Web services design in context of domain specific e-business

Publication Type:
Thesis
Issue Date:
2005
Filename Description Size
01Front.pdfcontents and abstract660.2 kB
Adobe PDF
02Whole.pdfthesis21.81 MB
Adobe PDF
Full metadata record
NO FULL TEXT AVAILABLE. Access is restricted indefinitely. ----- The emergence of Web services creates an opportunity to address e-business interoperability issues using the service-oriented computing approach. Web services applications need to interact using consistent and well-designed interfaces to ensure semantic interoperability across a business domain. The key determinant for the success of service-oriented e-business is the design of service interfaces. In this thesis we focus on the problem of developing a design framework for reusable and maintainable domain-specific Web services. We propose a design methodology for transforming an existing document-centric e-business standard to a corresponding set of Web services interfaces. The methodology is based on software engineering principles of orthogonality, completeness, and minimality of interface design, and considerations of coupling and cohesion between service interfaces.
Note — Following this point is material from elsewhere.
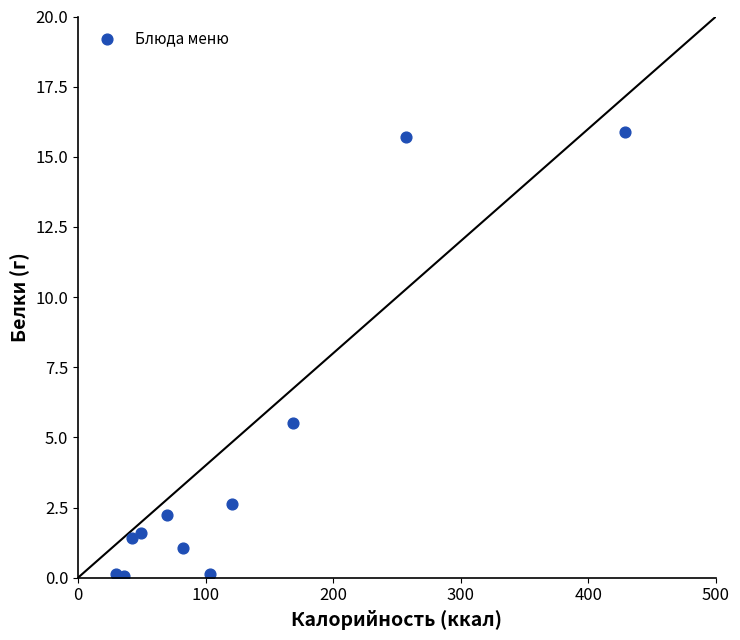

What is the range of X values (max minus min)?

399.4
Our approach is to decompose complex business processes and identify elementary business functions that we then map to Web services. We use UML sequence diagrams to perform this decomposition and transform the resulting business functions into corresponding Web services. The important design goal of our methodology is to maximize cohesion and minimize coupling of the services. Web services interfaces are defined using data elements extracted from business document standards based a widely accepted domain-specific vocabulary for the travel industry, the OpenTravel Alliance specification. The design of service interfaces ensures the data exposure is minimized, making the application more amiable to change. We illustrate the design methodology using travel industry example based on the OpenTravel Alliance specification. The feasibility of the design approach is verified using Flight Booking prototype application that implements Web services based on the interface design. In conclusion we discuss the benefits and drawbacks of the fine granularity Web services that result from the application of the proposed design methodology as compared to the document-centric approach used extensively in e-business today. We conclude that our approach while resulting in more extensive network interactions with associated performance drawbacks, provides more opportunity for reuse and facilitates easier maintenance of Web services applications.